Corny

“I’m as corny as Kansas in August”, is a famous lyric from the musical South Pacific. We are corny now as well. At the moment I am looking out my kitchen window at acres of corn marching in tidy rows.

That corn wouldn’t exist naturally in the wild; it’s a human invention. About 9,000 years ago, native people in Mexico took a wild grass called teosinte which had hard little kernels and figured out how to breed it into what is now the world’s number one food crop. Corn, more correctly called maize, provides nutrition for about twenty percent of the world’s population.

In its various forms, field, popcorn, sweet and seed, corn is America’s largest crop. Forty percent of the world’s corn is grown in America, more than in any other country. And eighty-seven percent of that corn is grown using only natural rainfall.

President Dwight Eisenhower retired to a working farm and said, “Farming looks mighty easy when your plow is a pencil and you’re a thousand miles from a cornfield.”

As a child, I thought every field of corn I saw was sweet corn just waiting to be brought to our farmers’ market. My mother soon set me somewhat straight saying, “That’s only for cows.” She also told me why we ate it immediately after bringing it home…..the sugar quickly turns to starch and the flavor is lost.

My husband, who grew up in a farm family, taught me how to buy sweet corn.

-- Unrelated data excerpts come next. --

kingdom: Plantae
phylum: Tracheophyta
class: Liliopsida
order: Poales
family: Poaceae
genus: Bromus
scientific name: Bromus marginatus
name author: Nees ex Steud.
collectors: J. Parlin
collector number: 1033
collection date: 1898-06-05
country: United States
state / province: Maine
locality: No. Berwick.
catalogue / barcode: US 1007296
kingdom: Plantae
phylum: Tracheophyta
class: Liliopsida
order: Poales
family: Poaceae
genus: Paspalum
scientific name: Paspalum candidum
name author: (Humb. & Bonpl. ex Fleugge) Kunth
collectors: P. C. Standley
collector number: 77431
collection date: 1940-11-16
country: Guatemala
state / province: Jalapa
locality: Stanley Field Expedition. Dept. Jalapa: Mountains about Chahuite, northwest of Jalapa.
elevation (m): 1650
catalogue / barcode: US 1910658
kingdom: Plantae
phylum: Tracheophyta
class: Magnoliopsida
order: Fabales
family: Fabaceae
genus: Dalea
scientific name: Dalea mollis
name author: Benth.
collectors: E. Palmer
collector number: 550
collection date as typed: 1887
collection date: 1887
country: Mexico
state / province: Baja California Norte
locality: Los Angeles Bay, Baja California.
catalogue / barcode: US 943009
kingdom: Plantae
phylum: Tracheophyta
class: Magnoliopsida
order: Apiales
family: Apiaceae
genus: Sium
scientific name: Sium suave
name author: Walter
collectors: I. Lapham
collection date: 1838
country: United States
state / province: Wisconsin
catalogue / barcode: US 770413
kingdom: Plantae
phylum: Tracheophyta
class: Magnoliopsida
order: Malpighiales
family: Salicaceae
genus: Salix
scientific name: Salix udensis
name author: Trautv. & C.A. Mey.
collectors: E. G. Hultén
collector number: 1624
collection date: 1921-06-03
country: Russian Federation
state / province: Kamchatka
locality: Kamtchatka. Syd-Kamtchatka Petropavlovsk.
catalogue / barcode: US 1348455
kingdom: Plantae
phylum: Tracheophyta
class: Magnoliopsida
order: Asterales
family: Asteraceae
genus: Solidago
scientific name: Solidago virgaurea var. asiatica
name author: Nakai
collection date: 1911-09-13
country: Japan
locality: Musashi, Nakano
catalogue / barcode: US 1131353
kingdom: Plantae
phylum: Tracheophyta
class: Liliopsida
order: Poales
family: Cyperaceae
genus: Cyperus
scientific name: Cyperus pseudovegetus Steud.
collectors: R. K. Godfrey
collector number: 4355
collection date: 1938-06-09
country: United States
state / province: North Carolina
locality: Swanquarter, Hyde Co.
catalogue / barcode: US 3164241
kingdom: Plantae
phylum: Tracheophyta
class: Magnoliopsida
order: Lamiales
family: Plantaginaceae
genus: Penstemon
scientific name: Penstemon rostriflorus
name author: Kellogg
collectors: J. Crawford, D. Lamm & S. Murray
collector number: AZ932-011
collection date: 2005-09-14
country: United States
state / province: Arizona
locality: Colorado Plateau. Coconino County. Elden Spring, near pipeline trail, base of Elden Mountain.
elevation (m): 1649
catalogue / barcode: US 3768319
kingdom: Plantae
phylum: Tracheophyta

Shortly after we were married, I proudly came home with corn sporting large, deep yellow kernels. Next time, he gently told me, look for small kernels and a creamy yellow color.

It is now the apex of summer and the sweet corn is in. So get out the big kettle, melt the butter and put a big stack of paper napkins on the table. A sweet corn dinner is the ultimate, messy grease feast. Add a leaf lettuce salad to assuage guilt.